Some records
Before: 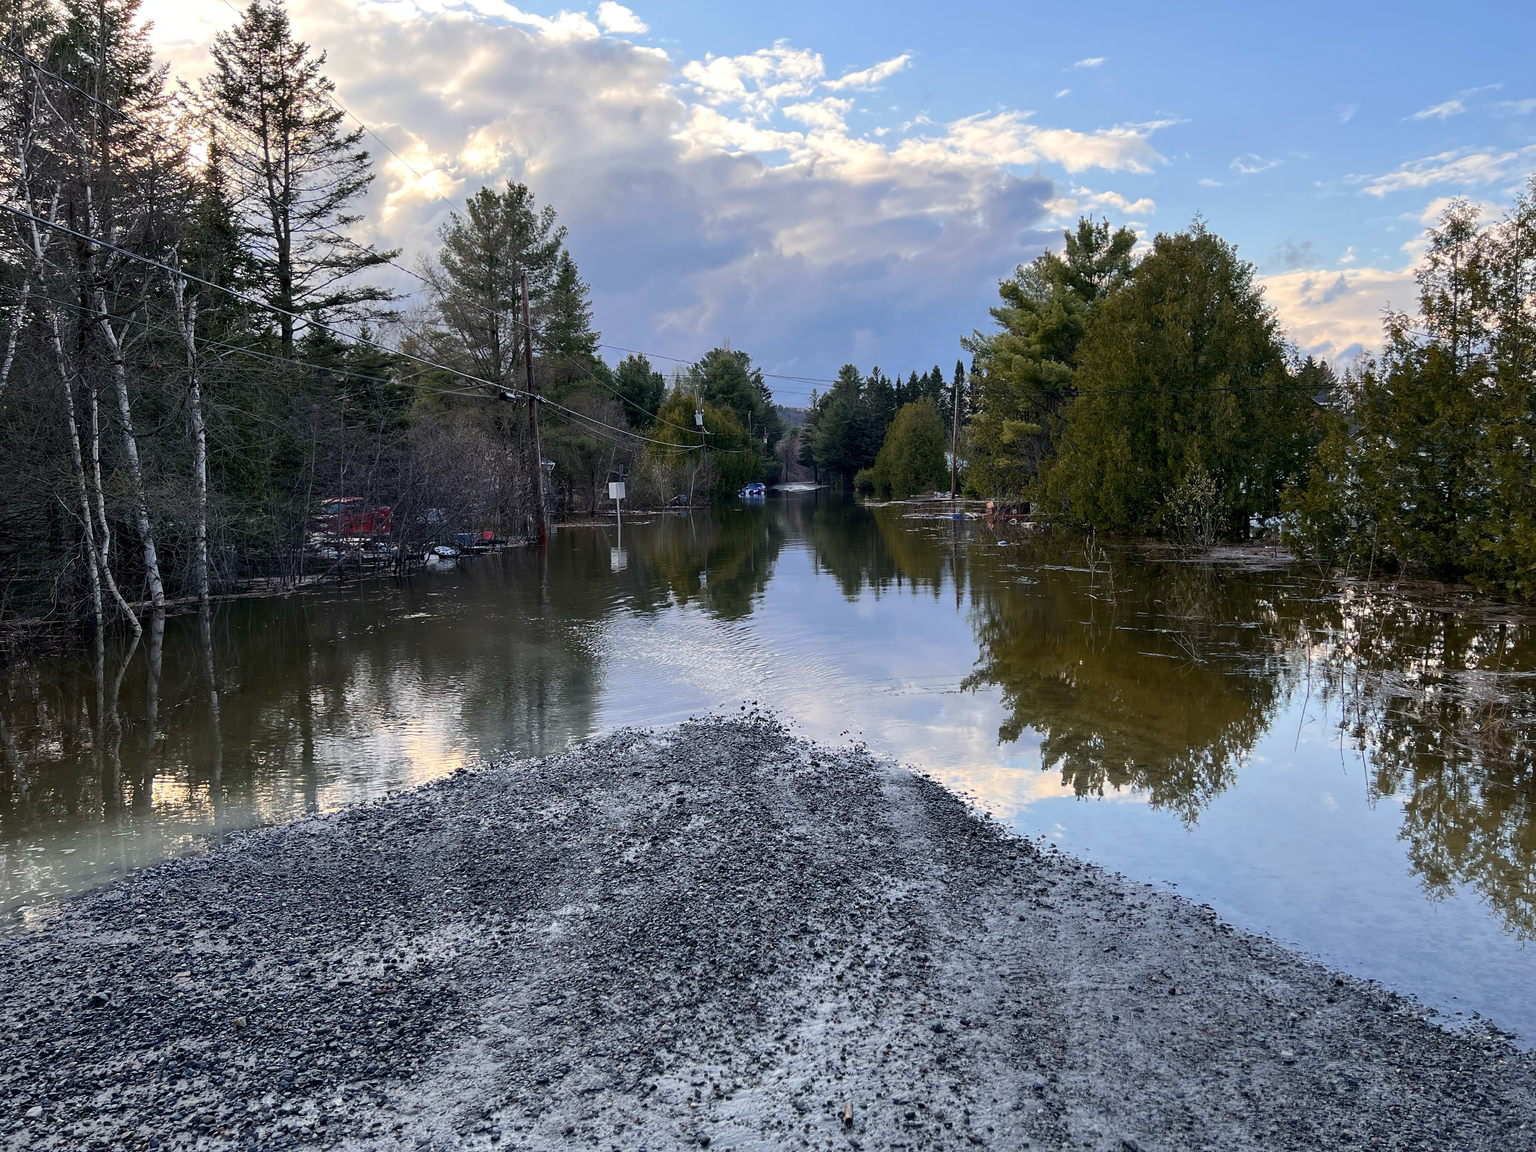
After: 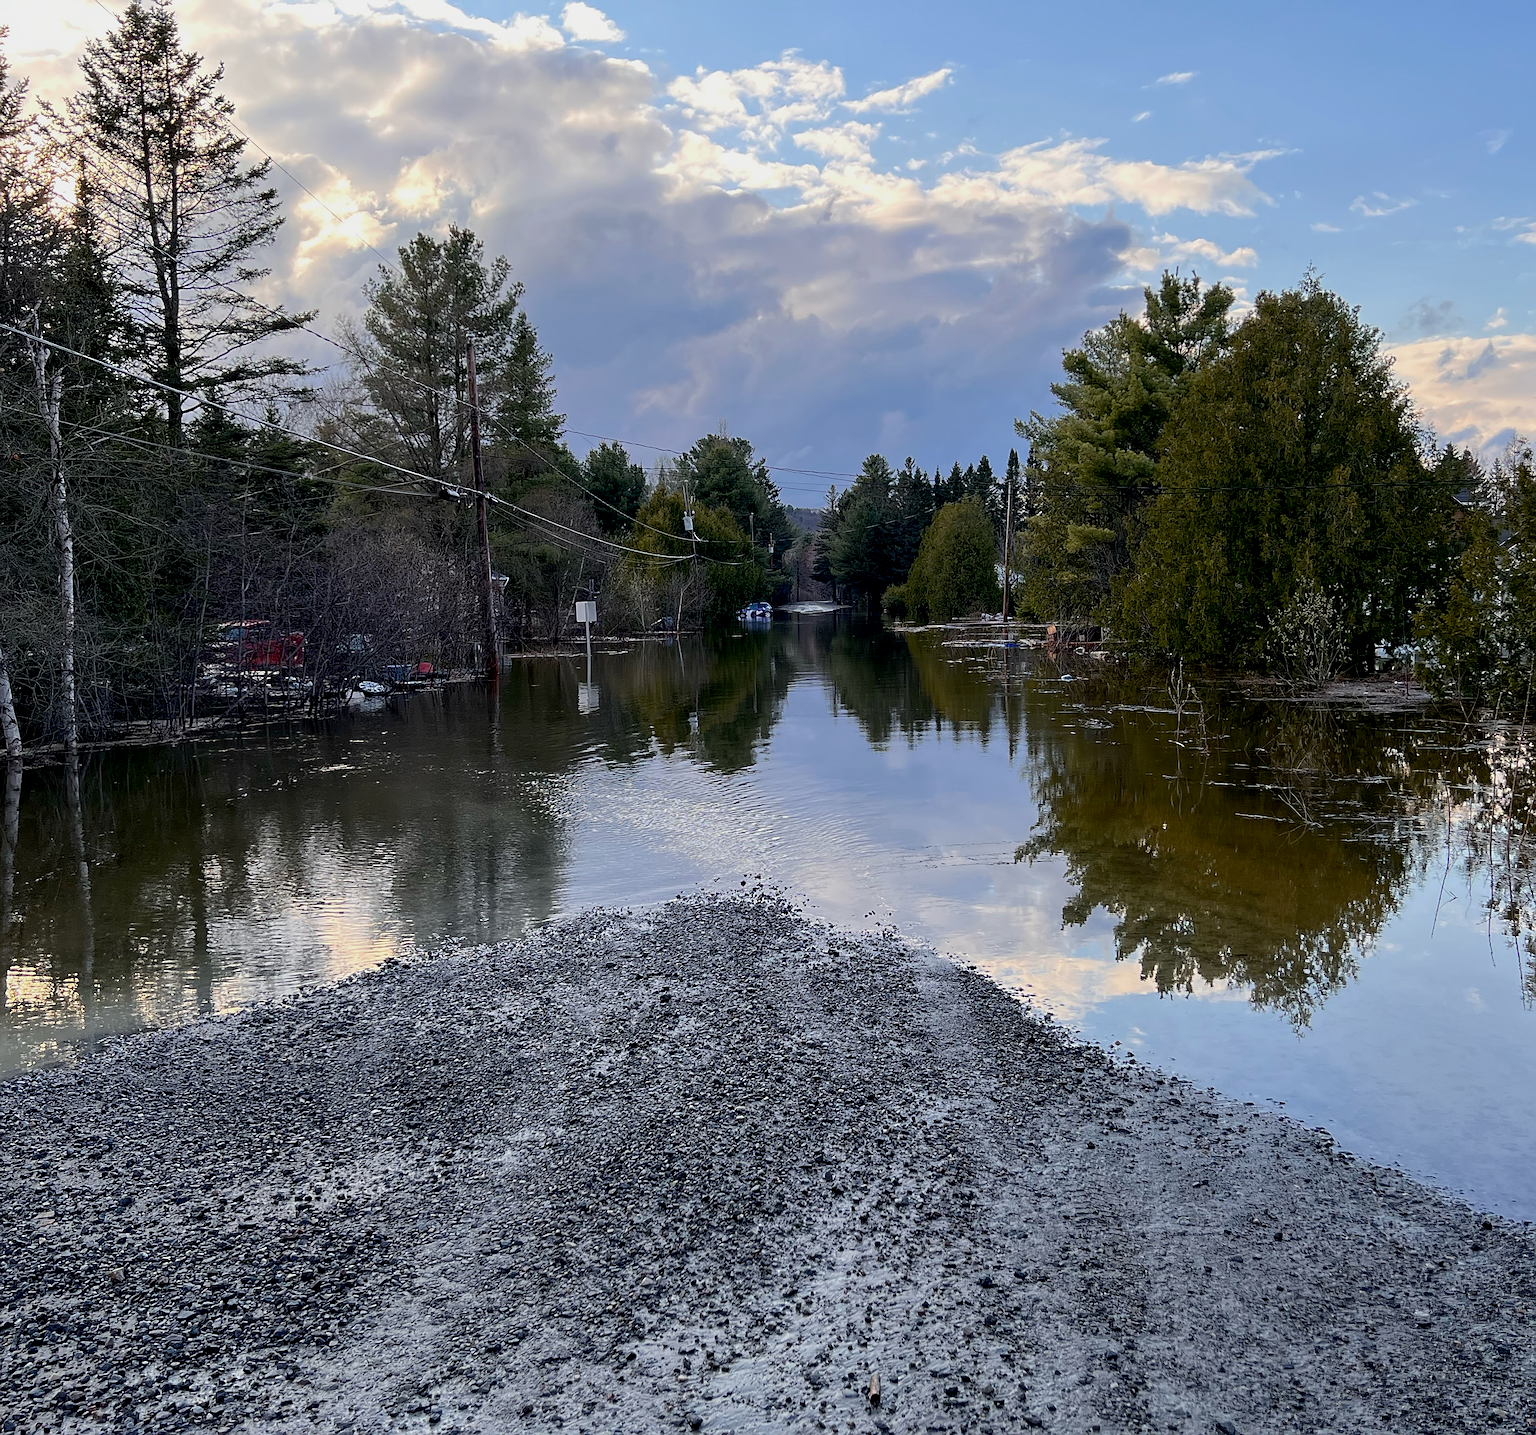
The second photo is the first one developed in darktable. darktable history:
exposure: black level correction 0.006, exposure -0.226 EV, compensate highlight preservation false
white balance: red 1, blue 1
crop and rotate: left 9.597%, right 10.195%
sharpen: on, module defaults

*WHAT YOU WILL DO*
Find each line in the data above that contains the word "first", and copy those lines.

*REPLY*
The second photo is the first one developed in darktable. darktable history:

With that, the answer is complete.